Voel ik me daar prettig bij? Niet meteen. Ik kom oorspronkelijk uit de beeldende kunst, ik werd beïnvloed door de hedendaagse poëzie en mijn muzikale smaak heeft mij meestal in richting van kunstenaars geduwd die zich in de marge van de marge bevonden, en dan zwijg ik nog over mijn esthetische, filosofische en politieke overtuigingen, die binnen mijn generatie slechts een minderheid wisten aan te spreken. Maar mijn keuze om me aan cinema te wijden was een keuze voor de meerderheid, omdat het de laatste kunstvorm was die zo’n diepe weerklank vond in de maatschappij, die niet opgesloten zat in zijn vesting, die de overweldigende ontsporing van de beeldende kunsten niet heeft ondergaan. De beeldende kunst koos voor een alliantie met het triomferende financiële kapitalisme, voor een vals cynisch radicalisme – hetgeen Guy Debord “staatsdadaïsme” noemde – bedoeld om de waarde van kunst stratosferische hoogtes aan te meten.
De cinema die mij heeft geïnspireerd, waarvan ik hield en die ik zelf heb geprobeerd in de praktijk te brengen is een onzuivere, open en toegankelijke cinema, vooral toegankelijk voor hen die cinema als enige kans zien om met kunst in aanraking te komen in zijn meest vitale, bevorderlijke en, waarom niet, heilzame vorm.

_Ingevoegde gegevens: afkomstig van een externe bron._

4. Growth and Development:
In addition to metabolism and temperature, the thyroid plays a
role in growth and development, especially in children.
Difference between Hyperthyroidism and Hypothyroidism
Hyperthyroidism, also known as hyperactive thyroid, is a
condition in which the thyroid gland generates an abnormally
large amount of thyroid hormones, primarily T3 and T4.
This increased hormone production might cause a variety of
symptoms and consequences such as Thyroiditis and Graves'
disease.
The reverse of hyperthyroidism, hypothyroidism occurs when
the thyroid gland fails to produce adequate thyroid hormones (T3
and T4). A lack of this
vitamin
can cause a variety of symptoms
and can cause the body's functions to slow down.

Denk ik dat Alfonso Cuarón, Martin Scorsese, de gebroeders Coen en vele anderen terecht een vorm van zekerheid hebben gekozen en hun films aan Netflix hebben toevertrouwd? Nee. De meeste van deze films hadden zonder veel moeite gefinancierd kunnen worden buiten Netflix en de andere platforms om. Ik denk dat hun films net het bewijs zijn dat de cinema waarin ik geloof leeft en levensvatbaar is en dat die cinema het verlengstuk en de voortzetting is van een kunstvorm die echt van onze tijd en generatie is, die op de meest ontvankelijke, gevoelige wijze verslag uitbrengt van de transformatie van de wereld en zijn schepsels, van de tijd, van zovele zaken die bij de cinema horen en die in de beeldenstroom verloren dreigen te gaan, vergeten dreigen te worden. En ook al beschik ik over weinig zekerheden, ik ben er zeker van dat deze dreiging reëel is en dat er slechts één ding is dat ons kan verenigen: de confrontatie aangaan en volhouden, hoe sterk ook de krachten die ons tegenwerken.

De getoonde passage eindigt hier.